Images with keypoint coordinates

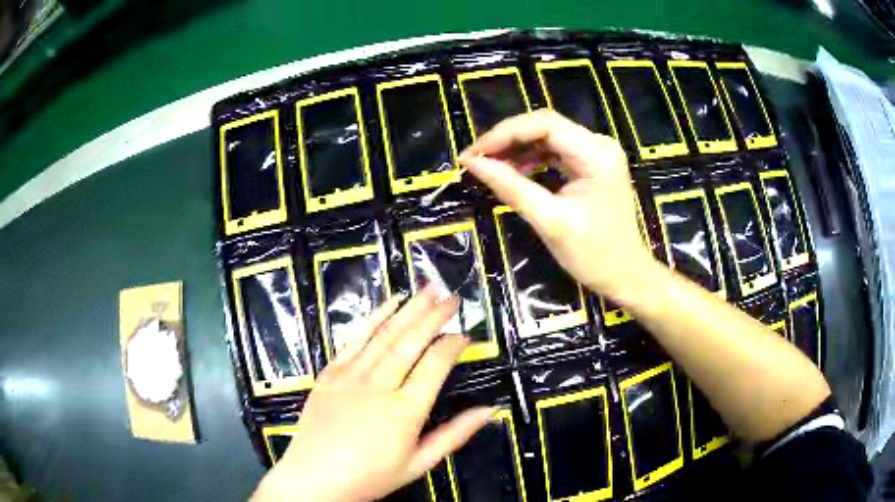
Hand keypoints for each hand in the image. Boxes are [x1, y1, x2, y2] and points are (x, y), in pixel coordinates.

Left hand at [252, 285, 496, 501]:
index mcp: (405, 411)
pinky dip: (374, 317)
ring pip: (385, 334)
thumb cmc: (370, 476)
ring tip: (428, 289)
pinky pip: (355, 338)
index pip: (435, 365)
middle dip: (434, 315)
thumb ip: (455, 435)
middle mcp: (379, 386)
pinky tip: (390, 302)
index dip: (452, 345)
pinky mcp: (330, 372)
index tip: (464, 335)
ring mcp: (350, 375)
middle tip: (451, 297)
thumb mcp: (419, 464)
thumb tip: (489, 410)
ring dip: (409, 308)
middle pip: (411, 341)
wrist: (315, 477)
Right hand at [460, 109, 652, 299]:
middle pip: (544, 126)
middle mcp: (599, 144)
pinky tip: (512, 172)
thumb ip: (511, 186)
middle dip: (507, 140)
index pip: (544, 124)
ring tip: (488, 167)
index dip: (503, 133)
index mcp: (596, 153)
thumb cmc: (594, 255)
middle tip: (475, 160)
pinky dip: (531, 160)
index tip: (472, 154)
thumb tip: (472, 163)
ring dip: (516, 150)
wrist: (626, 276)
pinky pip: (555, 153)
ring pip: (547, 138)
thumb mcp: (549, 221)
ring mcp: (597, 153)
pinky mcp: (592, 165)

Assigned task: Reproduce these records exactly, but not the pictures.

Your solution:
Hand keypoints for each hand in the image. Boxes are [x1, y1, x2, y2] and points are (x, y), in pixel coordinates.

Left hand at [252, 285, 496, 501]:
index mcp: (405, 411)
pinky dip: (374, 317)
ring pip: (385, 334)
thumb cmc: (370, 476)
ring tip: (428, 289)
pinky pip: (355, 338)
index pip: (435, 365)
middle dip: (434, 315)
thumb ip: (455, 435)
middle mcp: (379, 386)
pinky tip: (390, 302)
index dip: (452, 345)
pinky mcp: (330, 372)
index tip: (464, 335)
ring mcp: (350, 375)
middle tip: (451, 297)
thumb mcp: (419, 464)
thumb tip: (489, 410)
ring dip: (409, 308)
middle pip: (411, 341)
wrist: (315, 477)
Right hand at [460, 109, 652, 299]:
middle pip: (544, 126)
middle mcp: (599, 144)
pinky tip: (512, 172)
thumb ip: (511, 186)
middle dip: (507, 140)
index pip: (544, 124)
ring tip: (488, 167)
index dip: (503, 133)
index mcp: (596, 153)
thumb cmc: (594, 255)
middle tip: (475, 160)
pinky dip: (531, 160)
index tip: (472, 154)
thumb tip: (472, 163)
ring dip: (516, 150)
wrist: (626, 276)
pinky pip: (555, 153)
ring pip: (547, 138)
thumb mcp: (549, 221)
ring mcp: (597, 153)
pinky mcp: (592, 165)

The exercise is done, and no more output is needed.